Uh-Oh, Wildlife Protections in State Parks?

A while back, Californians realized that State Parks needed better planning to protect wildlife. And so, politicians created a rule that every park must have a plan that addresses wildlife protection, even specifying that those plans have what is called a carrying capacity analysis. Carrying capacity analysis defines an approach to determining how to design park access so that wildlife populations remain healthy. Locally, because of repeated negotiations with environmentalists, State Parks has evolved its approach to such analyses, though they have more recently apparently given up on creating plans for parks, altogether.
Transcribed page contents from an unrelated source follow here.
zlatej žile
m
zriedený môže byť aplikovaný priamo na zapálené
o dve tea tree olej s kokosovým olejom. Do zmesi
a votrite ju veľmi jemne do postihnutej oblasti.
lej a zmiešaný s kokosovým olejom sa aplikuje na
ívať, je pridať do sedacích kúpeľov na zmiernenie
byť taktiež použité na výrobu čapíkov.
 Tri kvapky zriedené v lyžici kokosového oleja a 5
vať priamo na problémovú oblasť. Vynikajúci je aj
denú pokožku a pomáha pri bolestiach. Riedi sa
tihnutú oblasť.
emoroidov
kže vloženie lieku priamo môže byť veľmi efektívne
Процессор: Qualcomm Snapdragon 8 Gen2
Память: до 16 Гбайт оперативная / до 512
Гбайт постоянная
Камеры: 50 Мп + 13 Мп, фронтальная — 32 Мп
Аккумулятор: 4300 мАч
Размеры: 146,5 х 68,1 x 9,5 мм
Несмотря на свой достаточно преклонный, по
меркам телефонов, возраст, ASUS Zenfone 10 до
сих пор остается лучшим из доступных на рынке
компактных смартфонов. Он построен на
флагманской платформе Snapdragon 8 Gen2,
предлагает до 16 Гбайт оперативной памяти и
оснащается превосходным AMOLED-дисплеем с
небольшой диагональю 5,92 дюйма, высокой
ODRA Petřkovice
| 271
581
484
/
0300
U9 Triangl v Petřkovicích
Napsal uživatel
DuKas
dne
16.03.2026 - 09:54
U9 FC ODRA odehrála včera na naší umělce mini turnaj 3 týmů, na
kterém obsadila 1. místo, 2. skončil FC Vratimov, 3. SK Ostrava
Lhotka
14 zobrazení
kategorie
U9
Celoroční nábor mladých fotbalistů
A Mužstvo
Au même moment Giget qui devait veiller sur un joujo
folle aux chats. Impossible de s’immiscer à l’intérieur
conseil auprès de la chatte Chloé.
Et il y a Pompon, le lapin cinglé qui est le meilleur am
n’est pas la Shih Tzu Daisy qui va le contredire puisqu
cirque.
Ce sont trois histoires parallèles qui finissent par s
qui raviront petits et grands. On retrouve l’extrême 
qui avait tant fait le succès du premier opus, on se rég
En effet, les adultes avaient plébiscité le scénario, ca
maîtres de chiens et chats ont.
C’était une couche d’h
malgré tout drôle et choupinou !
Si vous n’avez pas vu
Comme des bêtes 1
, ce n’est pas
The General Plan for Castle Rock State Park illustrates how landscape architects very badly approached their mandate for good carrying capacity analysis. In that plan, planners who were inadequately trained in wildlife protection sharpened their crayons and shaded huge bubbles across the park, vaguely labeled as high, medium, and low intensity use. This vague and unenforceable planning conveniently allowed unbridled access everywhere. Now, visitors are degrading very rare wildlife habitat associated with rock outcrops and regionally unique wildlife habitat associated with a black oak forest. Because of the terrible approach outlined in the General Plan, an environmental non-profit was able to construct a visitor center in close proximity to these very sensitive wildlife habitats.

A Curious Evolution

Realizing that people wanted State Parks to do more for wildlife protection, the more recent General Plan for Big Basin State Park improved a smidge on their carrying capacity analysis. That plan well reflects the modern principles of analyzing carrying capacity for wildlife protection, but curiously falls very much short of being meaningful. The Big Basin plan rightly says that it is important to address negative impacts of visitors on wildlife by defining science-based thresholds which would be monitored and, if surpassed, would trigger management actions. However, the plan then (very curiously) fails to define such thresholds.

Aiding and Abetting

The same environmental group that built a visitor center precisely where it would be most likely to negatively impact the most sensitive wildlife habitat at Castle Rock State Park is now proudly advertising a similar approach at Big Basin. Instead of helping the People get what they want (wildlife protection), they are doing a great job of raising capital to support their organization through a campaign of increasing access to Big Basin without a viable method of protecting wildlife at that park. In such a way, the organization illustrates its embrace of the fallacy that increased access somehow increases wildlife protection. As you might suspect, this same organization also embraces the fallacy that milktoast environmental education somehow increases wildlife protection. They are funding the interpretive signs for the planned entrance at Cotoni Coast Dairies; the signs, no doubt, will fail to provide visitors with either the inspiration or information needed for them to take meaningful actions to improve the Bureau of Land Management’s stewardship of wildlife at that park. Wait and see.

What Do You Want?

As you consider Big Basin State Park, Castle Rock State Park, or Cotoni Coast Dairies, ask yourself ‘what do I want for the wildlife of these parks?’ How would you know that you are getting what you want? In no case will you, or the managers of those parks ever know…unless things drastically change. That change will only occur if enough of the right people decide that what they want is important enough to act. In the meantime, please know that all visitor use of parks causes negative impacts to wildlife. If we want to conserve wildlife in parks, it will take a new level of dedication of parks managers to perform adequate carrying capacity analysis, monitoring, and adaptive management. That dedication will only occur with the ‘sticks’ that are luckily available to the citizens who are willing to use them.